凌云道:“谢王爷成全。那我就先说与郡主的初识。那次我与丁府二公子丁继英在绸缎庄与郡主邂逅,当时郡主女扮男装,为逃婚而离家出走,正巧与贵府的家人赵威、赵扬相遇,两人请她回府,郡主执意不从……”
他娓娓道来,待说到郡主以江湖人的身份夜入凌云私宅还凌云银两、并留下手书时,连赵仁义都忍俊不禁。
晋陵王爷脸上却有些挂不住了,自思:这丫头竟然深更半夜闯入一个男人的住处,真是任性妄为,有失体统!
想到此,他脸色一沉,带着几分训斥的口气道:“啰嗦这些干什么,往下说!”
凌云说了声“是”,略过这一情节,接着往下说。
走不小心受了风寒,请医延治时,凌云方识破她的女儿身份——
“那时候我只知道她是女扮男装为逃婚而出走,确实不知道她的郡主身份,否则就不会让事情发展的如此不可收拾了——”凌云道。

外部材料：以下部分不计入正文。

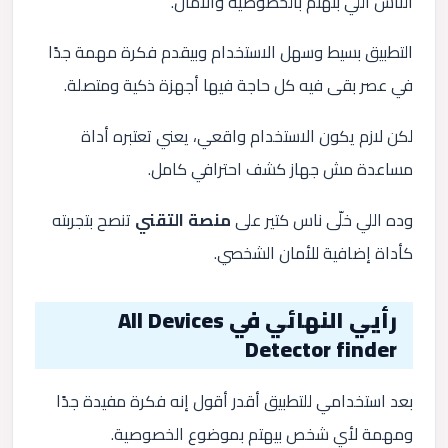
الناس اللي بتهتم بالخصوصية والأمان.
التطبيق بسيط وسهل الاستخدام وبيقدم فكرة مهمة جدًا
في عصر بقى فيه كل حاجة فيها أجهزة ذكية ومتصلة.
لكن لازم يكون الاستخدام واقعي، يعني تعتبره أداة
مساعدة مش جهاز كشف احترافي كامل.
وده اللي خلّى ناس كتير على
منصة التقني
تنصح بتجربته
كأداة إضافية للأمان الشخصي.
رأيي النهائي في All Devices
Detector finder
بعد استخدامي للتطبيق أقدر أقول إنه فكرة مفيدة جدًا
ومهمة لأي شخص بيهتم بموضوع الخصوصية.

后面便是他与郡主外出看戏,与李炫、李武兄弟相遇,被二人给识穿了郡主的身份;而凌云自己却还蒙在鼓里;直到晋陵王爷亲自出马把郡主抓回王府,他才恍然大悟……
然后郡主受天枭的人诱骗出府并被劫持,凌云为此蒙冤受屈;直至他待罪办案,找到郡主,二人又寻机双双离开飞云山庄归来……

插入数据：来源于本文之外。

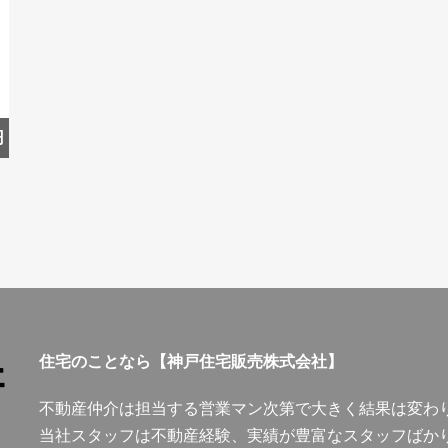
円
住宅のことなら【神戸住宅販売株式会社】
不動産仲介は担当する営業マン次第で大きく結果は変わ
当社スタッフは不動産経験、実績が豊富なスタッフばか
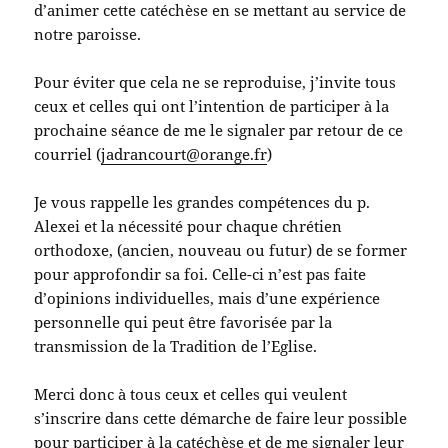
d’animer cette catéchèse en se mettant au service de
notre paroisse.
Pour éviter que cela ne se reproduise, j’invite tous
ceux et celles qui ont l’intention de participer à la
prochaine séance de me le signaler par retour de ce
courriel (
jadrancourt@orange.fr
)
Je vous rappelle les grandes compétences du p.
Alexei et la nécessité pour chaque chrétien
orthodoxe, (ancien, nouveau ou futur) de se former
pour approfondir sa foi. Celle-ci n’est pas faite
d’opinions individuelles, mais d’une expérience
personnelle qui peut être favorisée par la
transmission de la Tradition de l’Eglise.
Merci donc à tous ceux et celles qui veulent
s’inscrire dans cette démarche de faire leur possible
pour participer à la catéchèse et de me signaler leur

李炫耐着性子听凌云讲完了事情的经过,不由嘴角一撇道:“谁要你舍本逐末地讲这些,你只说你如何色胆包天,毁坏郡主清誉的?”
凌云不屑理他;他一双星眸转向晋陵王爷,诚恳地说道:“王爷,我与郡主之间所有的事情就这么多。平心而论,在我不知道郡主的真实身份之前,虽然也免不了偶尔与她嬉笑打闹,开开玩笑;但我对她绝无非分之想,更无任何越轨之举——我与她从来都是清清白白,玉洁冰清,真的什么都没有!”
李炫嗤之以鼻道:“凌云,你在唬三岁小孩呢!我问你,那外面传得沸沸扬扬的那些桃色绯闻又是怎么回事?”
凌云道:“我不知道,身正不怕影斜,反正我没做过什么,我问心无愧。”
李炫冷冷地瞥着他,阴阳怪气道:“凌云,你说你都死到临头了还充什么正经啊?王爷,不用跟他废话,一剑杀了他得了!”
晋陵王爷心里亦是乱糟糟的,一时也失去了主张。
李炫见晋陵王爷有些犹豫不决,觉得是个机会;他眸底生寒,阴险地笑了一声,再次扬起长剑向凌云当胸刺去!
却听大殿外面一个带着怒气的娇叱声:“住手!快住手!……”
众人回头去看,只见浣玉郡主跌跌撞撞地闯了进来。她不顾一切地冲上前,用自己美丽娇柔的身躯挡在了凌云前面,带着几分哭声叫道:“你要是敢杀他,除非先杀了我!……”
吓得李炫慌忙缩回长剑,惶然道:“郡主,您这是做什么?小心气坏了身体!”
浣玉柳眉一挑,杏眼圆睁,骂道:“狗奴才,你挑拨是非,什么事都是你给搅坏了!你还不马上给我滚出去!”
李炫给郡主一番斥骂,只觉得灰头土脸,无地自容;只好垂头丧气地与李武走了出去。
晋陵王爷神色复杂地望了浣玉一眼,叹了口气道:“浣玉,你还来闹什么?难道你还嫌不够丢人吗?”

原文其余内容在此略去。